Jennifer si trucca guardandosi in uno specchio che non le rimanda la sua immagine. Jennifer calza scarpe con tacchi vertiginosi. Jennifer indossa parrucche dai colori accesi. Piange e si dispera, consapevole forse che il suo Franco è frutto della sua immaginazione. Anna l’accusa di aver ucciso la gatta Rosinella. Si spengono le luci. Nessuna speranza alla solitudine. Un solo sparo.
Gabriele Russo nelle note di regia dice: «Jennifer smette di essere personaggio di un testo teatrale per farsi carne ed ossa,sangue e sentimenti. Una persona viva, sempre esistita. Qualcosa che ti appartiene,che è dentro di te,nei tuoi sentimenti,nella tua cultura,nei tuoi suoni,nel tuo immaginario.

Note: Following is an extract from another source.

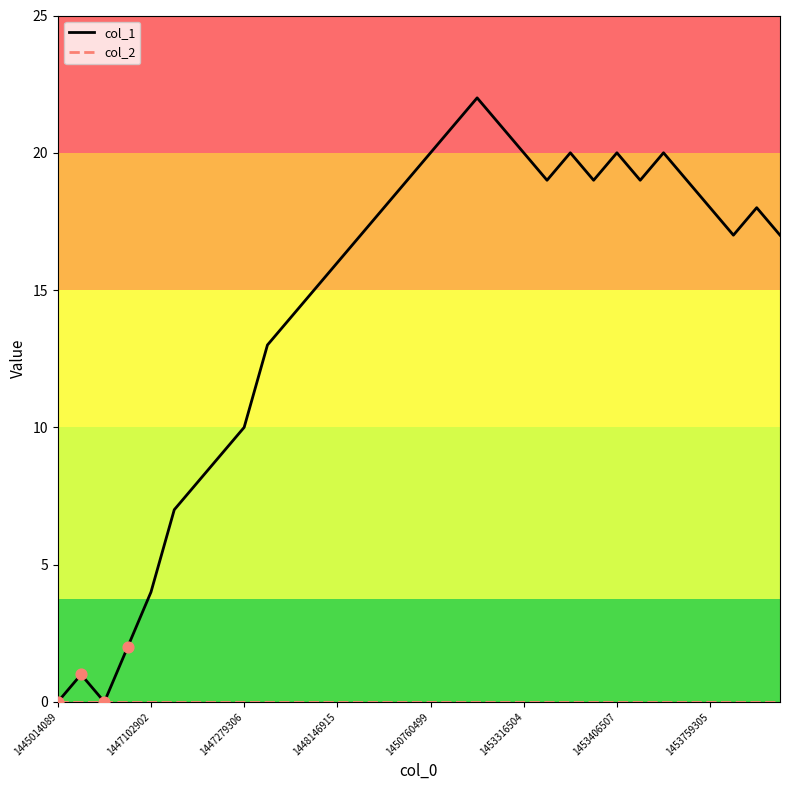

Which series has the largest total across all categories?

col_1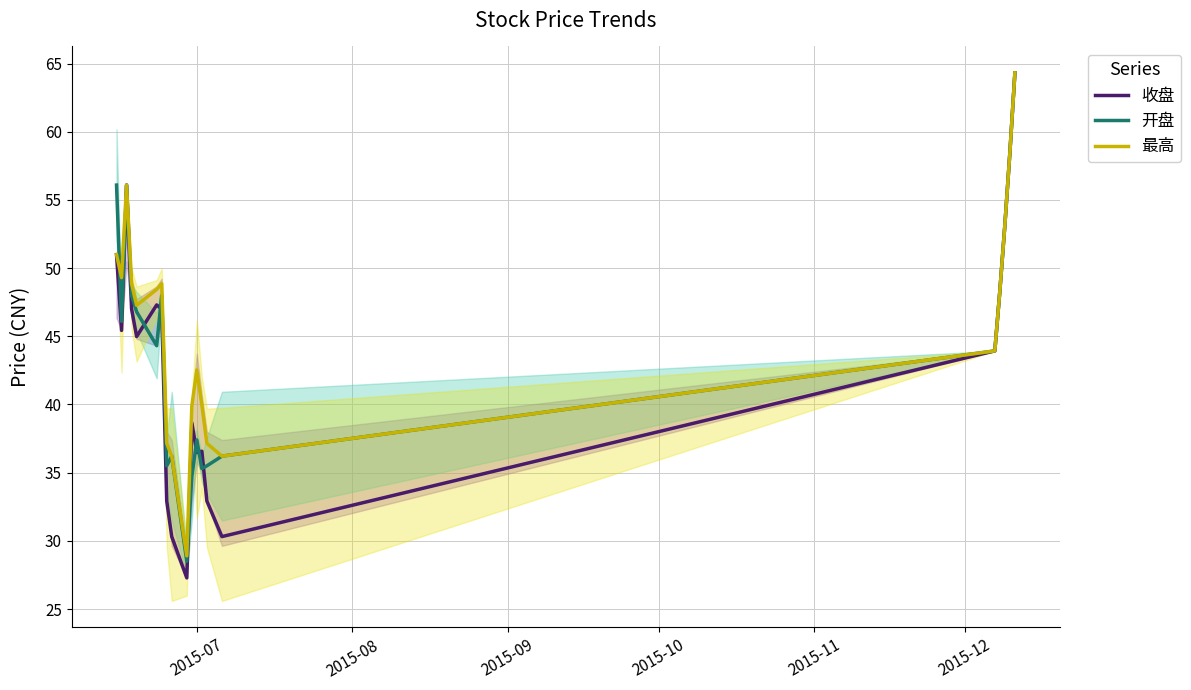

True or false: 开盘 has more than 0 interior local peaks.

True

Qualcosa di ancestrale, di antico e moderno, che risuona tutti i giorni dentro di noi,su un palcoscenico,nei vicoli della città e nelle pagine di un libro. Jennifer è il diavolo e l’acqua santa. Eterna contraddizione . Paradigma dell’ambiguità napoletana». E noi spettatori abbiamo incontrato Jennifer con il suo rossetto sbavato, i suoi lustrini, le sue cinque rose fresche e appassite, i suoi lamenti , le sue bestemmie e le sue preghiere . E con lei Anna, il suo alter ego vivo e immaginato e il suo Franco con tutto con l’ingombro della sua presenza-assenza.

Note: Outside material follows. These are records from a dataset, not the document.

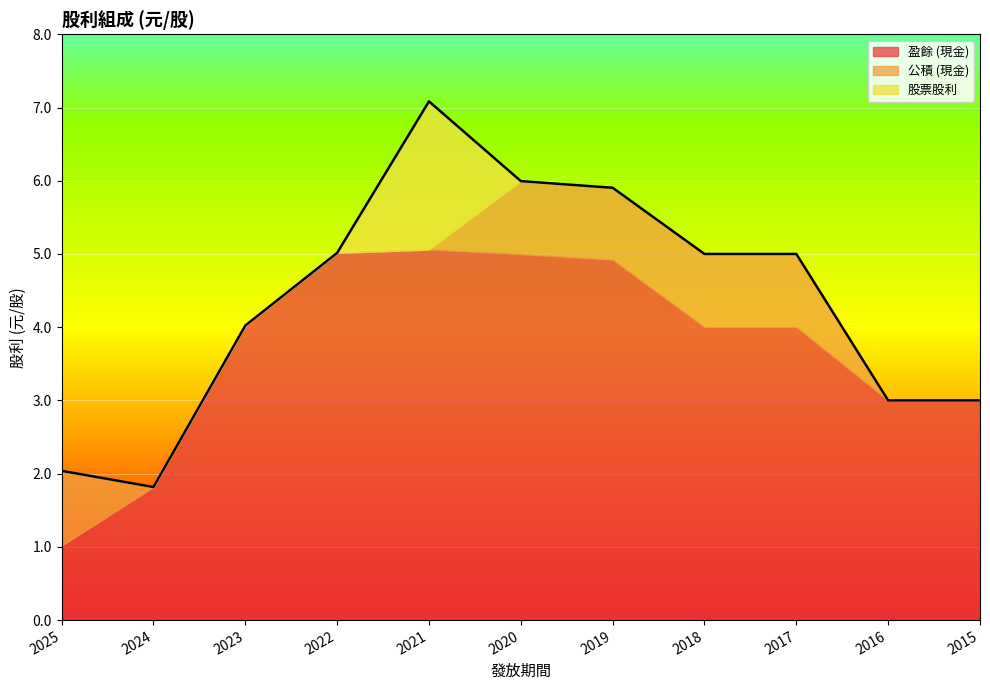

Does the chart display data point markers on the line(s)?

No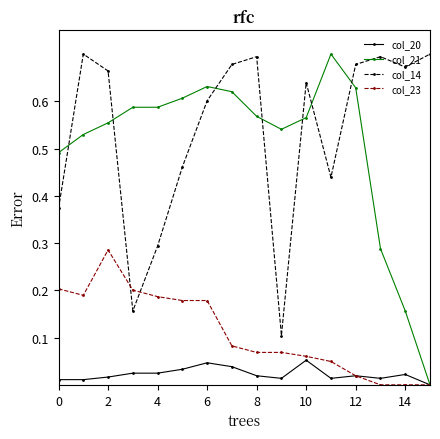

Is this an area chart (filled region under the line)?

No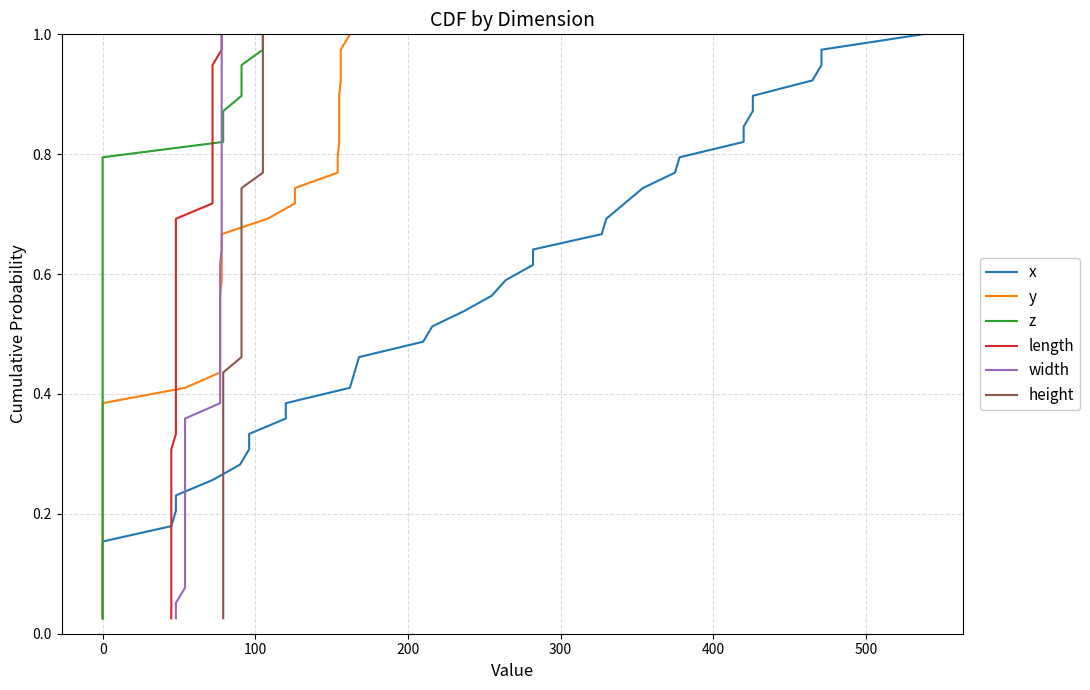

True or false: y and z intersect in this chart.

False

Spesso abbiamo rimandato questo incontro perché Jennifer ci inchioda a riflettere sulla nostra solitudine senza via di scampo e sulle nostre fragilità ribadendo ancora una volta che tutti gli esseri umani hanno un bisogno disperato di Amore.
Abbiamo relegato Jennifer in un’atmosfera sospesa e onirica come quella colta dai fratelli Russo. L’abbiamo resa invisibile tra gli invisibili che tolleriamo a stento perché non conformi al nostro concetto di normalità ma con i quali dobbiamo fare i conti per comprendere meglio noi stessi.
Grande prova attoriale di Daniele Russo e Sergio Del Prete. Bellissimi i costumi di Chiara Aversano, funzionali le luci di Salvatore Palladino che trasformano ambiente e oggetti in incubi, ottime le scene di Lucia Imperato.
Si replica venerdì 23 ottobre alle ore 19.30,sabato 24 ottobre alle ore 17.30 e domenica 25 ottobre con due spettacoli alle ore 11.30 e alle 18.00.